You can create a restoration task on FusionInsight Manager to restore ClickHouse data. Only manual restoration tasks are supported.

The ClickHouse backup and restoration functions cannot identify the service and structure relationships of objects such as ClickHouse tables, indexes, and views. When executing backup and restoration tasks, you need to manage unified restoration points based on service scenarios to ensure proper service running.

  • Data can be restored only when the system version during data backup is the same as the current system version.
  • To restore the data when services are normal, manually back up the latest management data first and then restore the data. Otherwise, the ClickHouse data that is generated after the data backup and before the data restoration will be lost.

Impact on the System

  • During data restoration, user authentication stops and users cannot create new connections.
  • After the data is restored, the data generated after the data backup and before the data restoration is lost.
  • After the data is restored, the ClickHouse upper-layer applications need to be started.

Prerequisites

  • You have prepared a standby cluster if you need to restore data remotely from HDFS. If the active and standby clusters are deployed in security mode and they are not managed by the same FusionInsight Manager, mutual trust must be configured. For details, see Configuring Cross-Manager Mutual Trust Between Clusters. If the active and standby clusters are deployed in normal mode, no mutual trust is required.
  • The time on the active and standby clusters must be the same, and the NTP service on the active and standby clusters uses the same time source.
  • The database for storing restored data tables, the location for storing the data tables in HDFS, and the list of users who can access the restored data have been planned.
  • The ClickHouse backup file save path is correct.
  • The ClickHouse upper-layer applications are stopped.
  • You have logged in to FusionInsight Manager. For details, see Logging In to FusionInsight Manager.
  • In the active/standby cluster, when restoring data from the remote HDFS to the local host, ensure that the value of HADOOP_RPC_PROTECTION of ClickHouse is the same as that of hadoop.rpc.protection of HDFS.

Procedure

  1. On FusionInsight Manager, choose O&M > Backup and Restoration > Backup Management.
  2. In the row where the specified backup task is located, choose More > View History in the Operation column to display the historical execution records of the backup task.

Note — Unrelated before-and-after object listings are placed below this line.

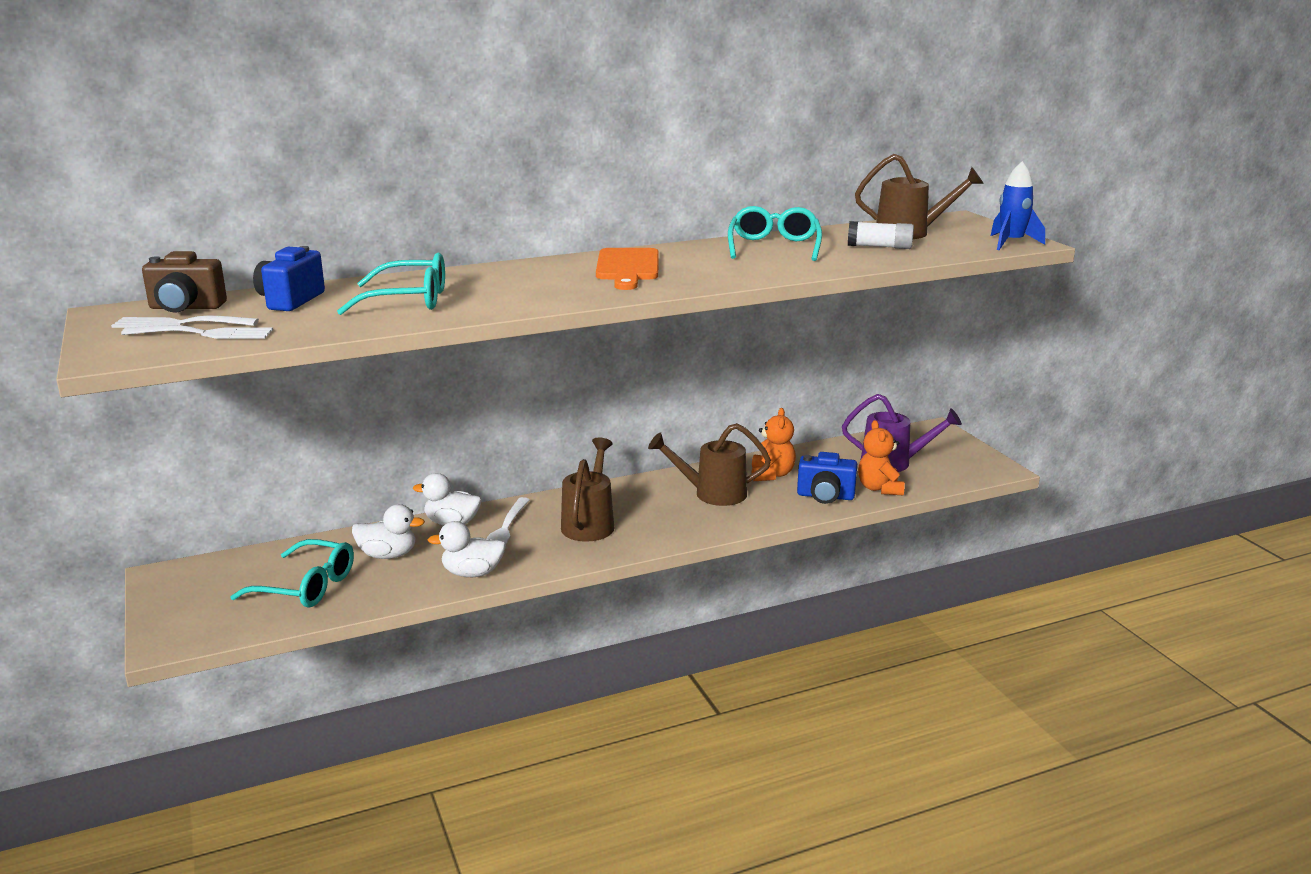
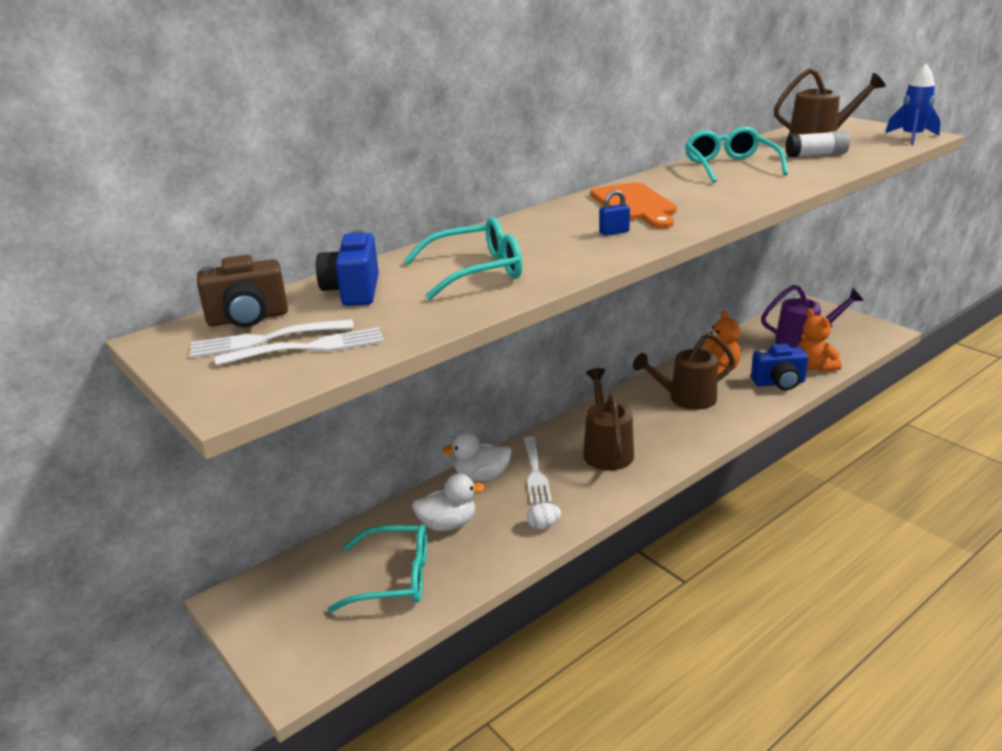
camera: 15 degrees left, 5 degrees up
(472, 573) = (543, 526): white duck -> white egg
(572, 287) = (614, 232): none -> blue padlock

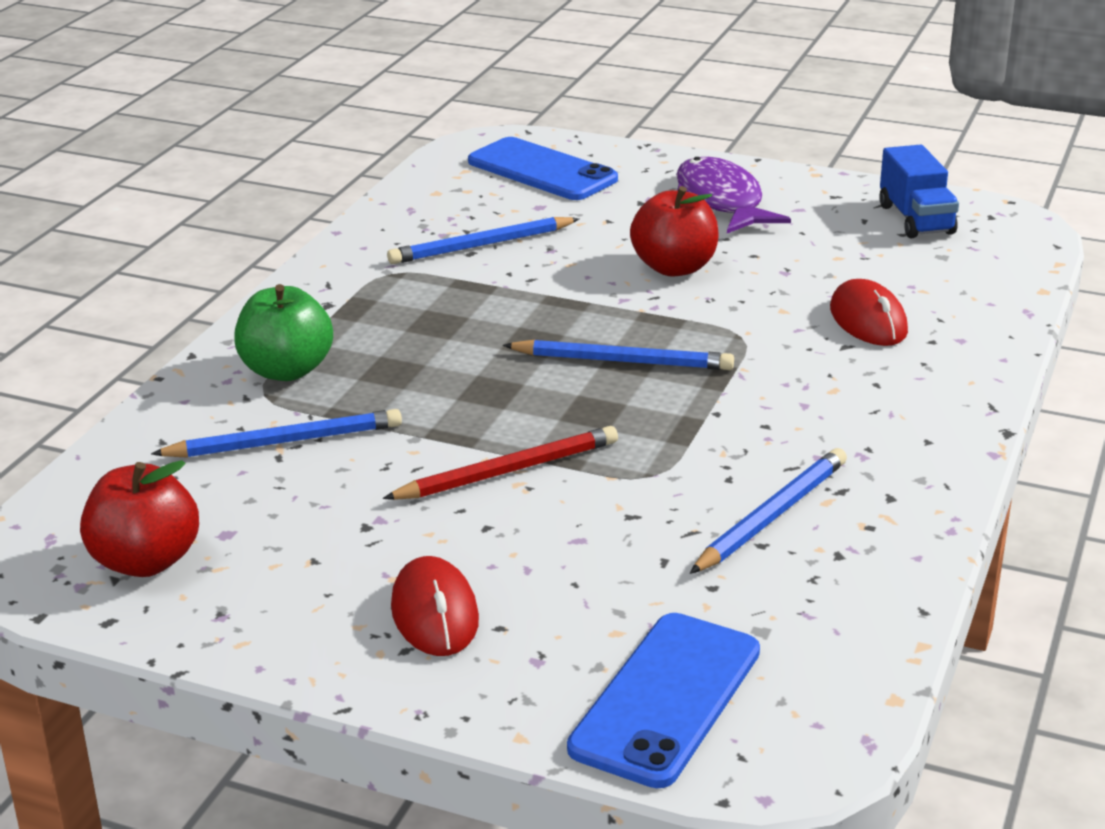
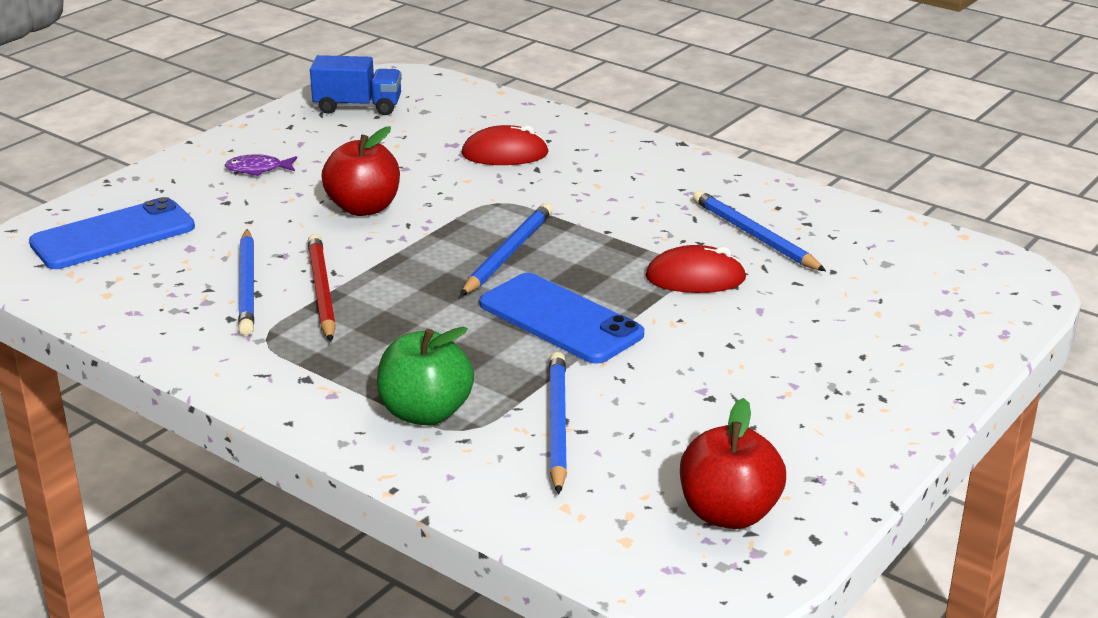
camera: 75 degrees left, 0 degrees up
(434, 614) = (840, 380): red mouse -> red mouse (695, 278)
(507, 471) = (654, 325): red pencil -> red pencil (322, 291)
(666, 699) = (955, 307): blue phone -> blue phone (560, 319)
(721, 201) = (258, 169): purple fish -> purple fish, size x0.49

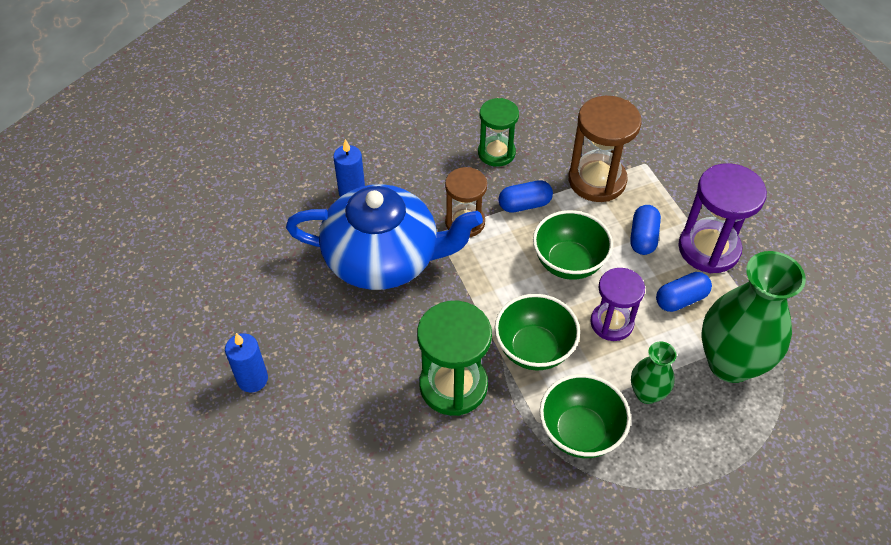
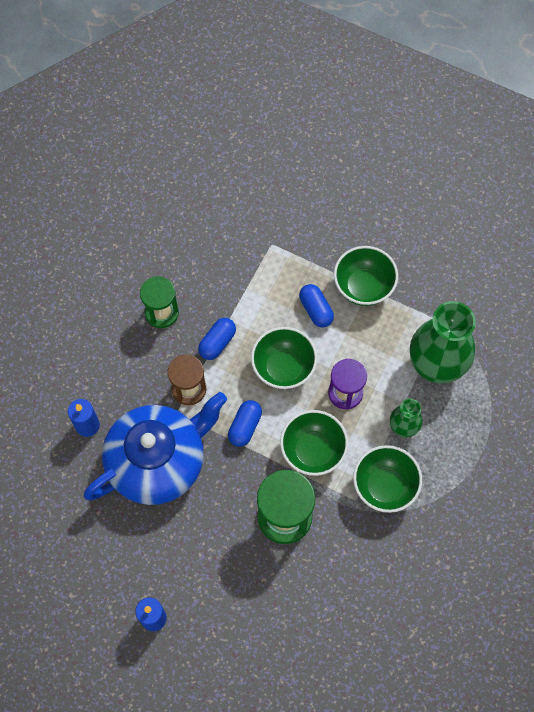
camera: 40 degrees left, 15 degrees up
(597, 180) = (250, 284): brown hourglass -> none
(681, 299) = (374, 341): blue capsule -> blue capsule (245, 426)
(709, 249) = (363, 287): purple hourglass -> green bowl

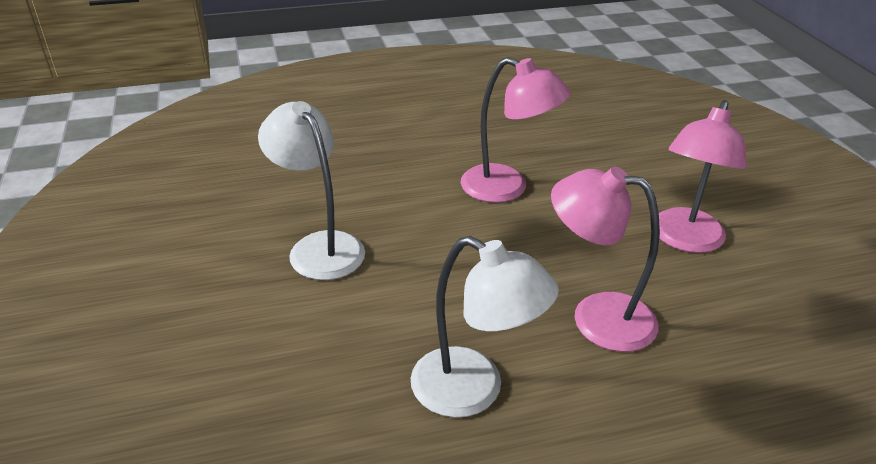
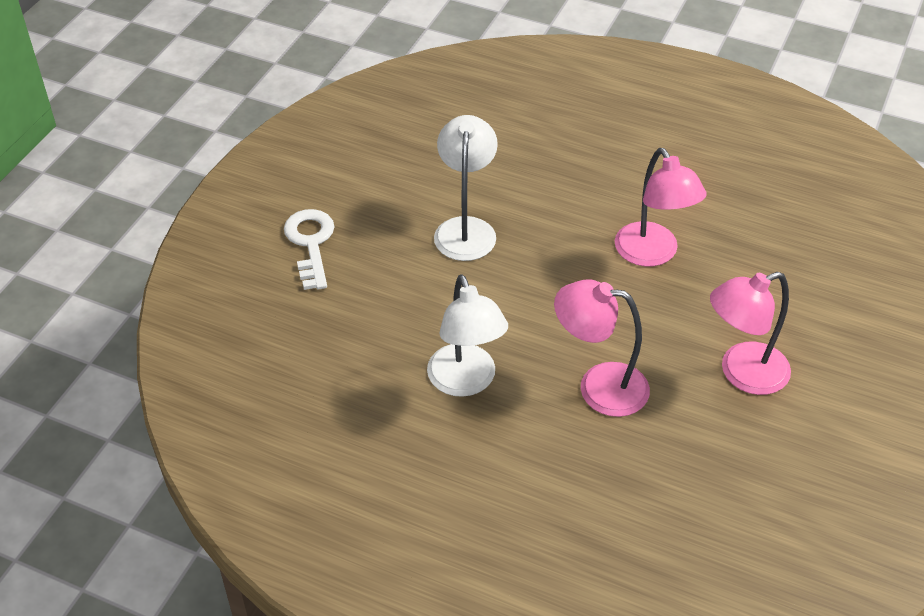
camera: 40 degrees right, 10 degrees up
(150, 345) = (311, 243): none -> white key
(596, 317) = (599, 386): pink lamp -> pink lamp turned 45 degrees counterclockwise

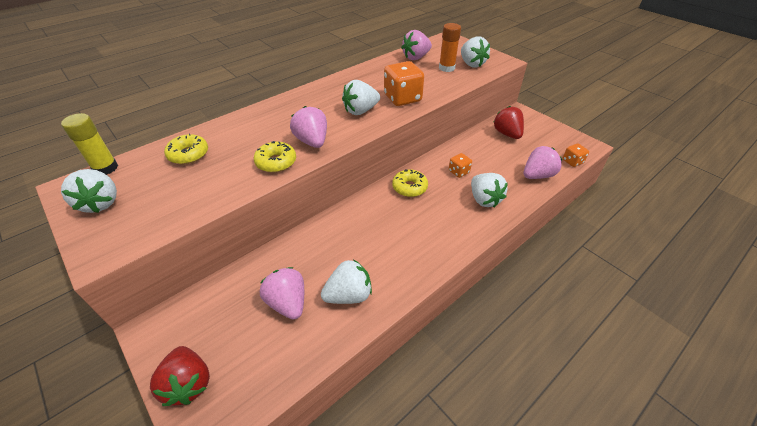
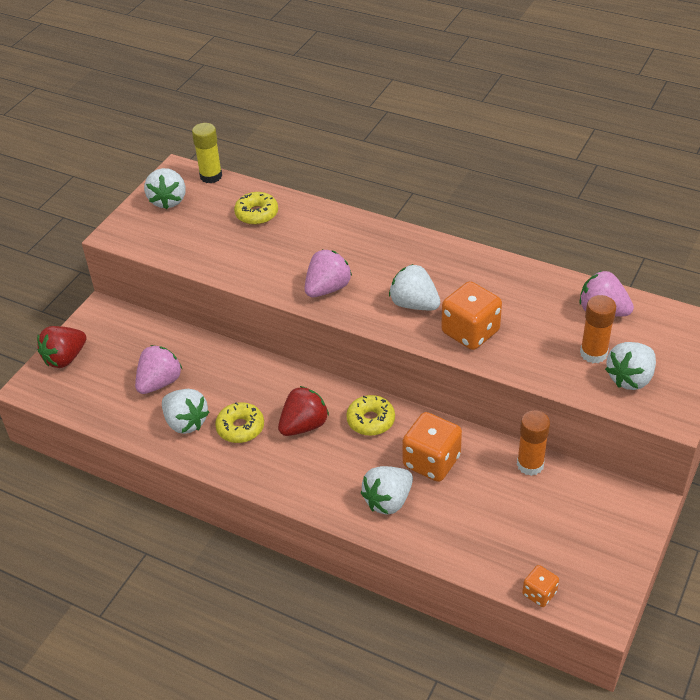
camera: 70 degrees right, 0 degrees up
(101, 203) = (168, 200): white strawberry -> white strawberry turned 45 degrees counterclockwise
(276, 162) = (277, 277): yellow donut -> yellow donut (240, 428)
(458, 172) = (431, 461): orange dice -> orange dice, size x1.88
(477, 137) = (530, 464): none -> orange glue stick
(507, 134) = (563, 499): red strawberry -> red strawberry (304, 425)
(537, 175) = (476, 552): pink strawberry -> none

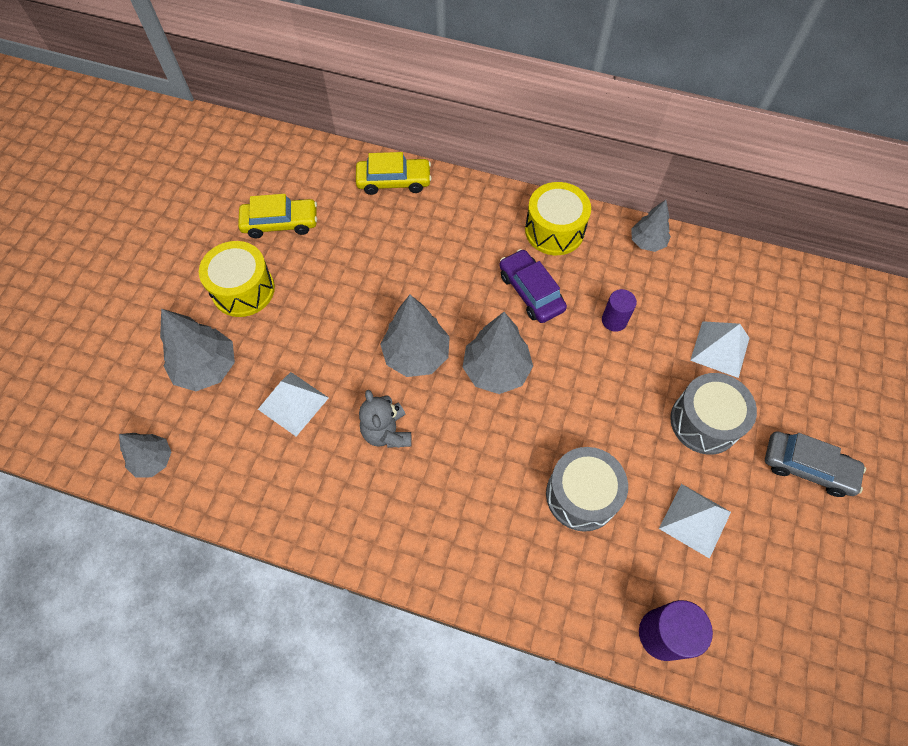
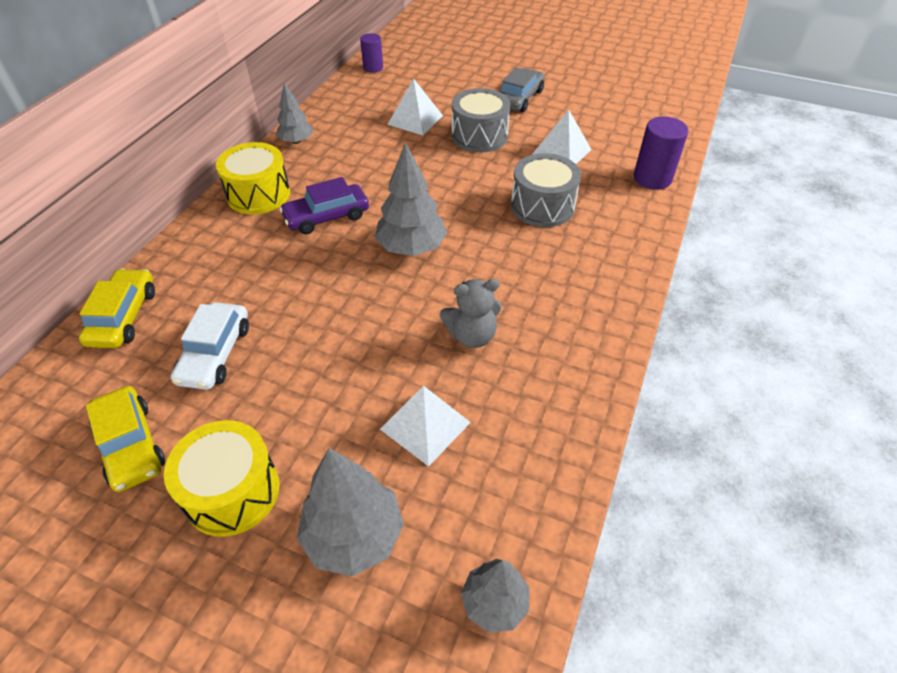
camera: 85 degrees left, 15 degrees down
(280, 223) = (130, 445): yellow car -> yellow car turned 150 degrees clockwise
(360, 249) = (215, 353): none -> white car
(416, 355) = (381, 307): grey tree -> none
(614, 320) = (374, 169): purple cylinder -> purple cylinder (373, 68)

    In the window that is displayed, select a success record and click View in the Backup Path column to view its backup path information and find the following information:

    • Backup Object: indicates the backup data source.
    • Backup Path: indicates the full path for storing backup files.

      Select the correct path and copy the full path of backup files in Backup Path.

  3. On FusionInsight Manager, choose O&M > Backup and Restoration > Restoration Management.
  4. Click Create.
  5. Set Task Name to the name of the restoration task.
  6. Select the desired cluster from Recovery Object.
  7. In Restoration Configuration, select ClickHouse under Service data.
  8. Set Path Type of ClickHouse to a restoration directory type.

    Table 1 Path for data restoration

    Directory Type

    Description

    RemoteHDFS

    • Indicates that the backup files are stored in the HDFS directory of the standby cluster. If you select this option, you also need to configure the following parameters:
      • Source NameService Name: indicates the NameService name of the backup data cluster, for example, hacluster. You can obtain it from the NameService Management page of HDFS of the standby cluster.
      • IP Mode: indicates the mode of the target IP address. The system automatically selects an IP address mode based on the cluster network type, for example, IPv4 or IPv6.
      • Source Active NameNode IP Address: indicates the service plane IP address of the active NameNode in the standby cluster.
      • Source Standby NameNode IP Address: indicates the service plane IP address of the standby NameNode in the standby cluster.
      • Source NameNode RPC Port: indicates the value of dfs.namenode.rpc.port in the HDFS basic configuration of the destination cluster.
      • Source Path: indicates the full path of the HDFS directory for storing backup data of the standby cluster. For details, see Backup Path obtained in 2. for example, Backup path/Backup task name_Data source_Task creation time/.

    OBS

    Indicates that data is restored from OBS.

    If you select this option, you also need to configure the following parameters:

    • Source Path: indicates the full OBS path of a backup file, for example, Backup path/Backup task name_Data source_Task creation time/Version_Data source_Task execution time.tar.gz.

  9. Click OK.
  10. In the restoration task list, locate a created task and click Start in the Operation column to execute the restoration task.

    • After the restoration is successful, the progress bar is in green.
    • After the restoration is successful, the restoration task cannot be re-executed.
    • If the restoration task fails during the first execution, rectify the fault and click Retry to re-execute the task.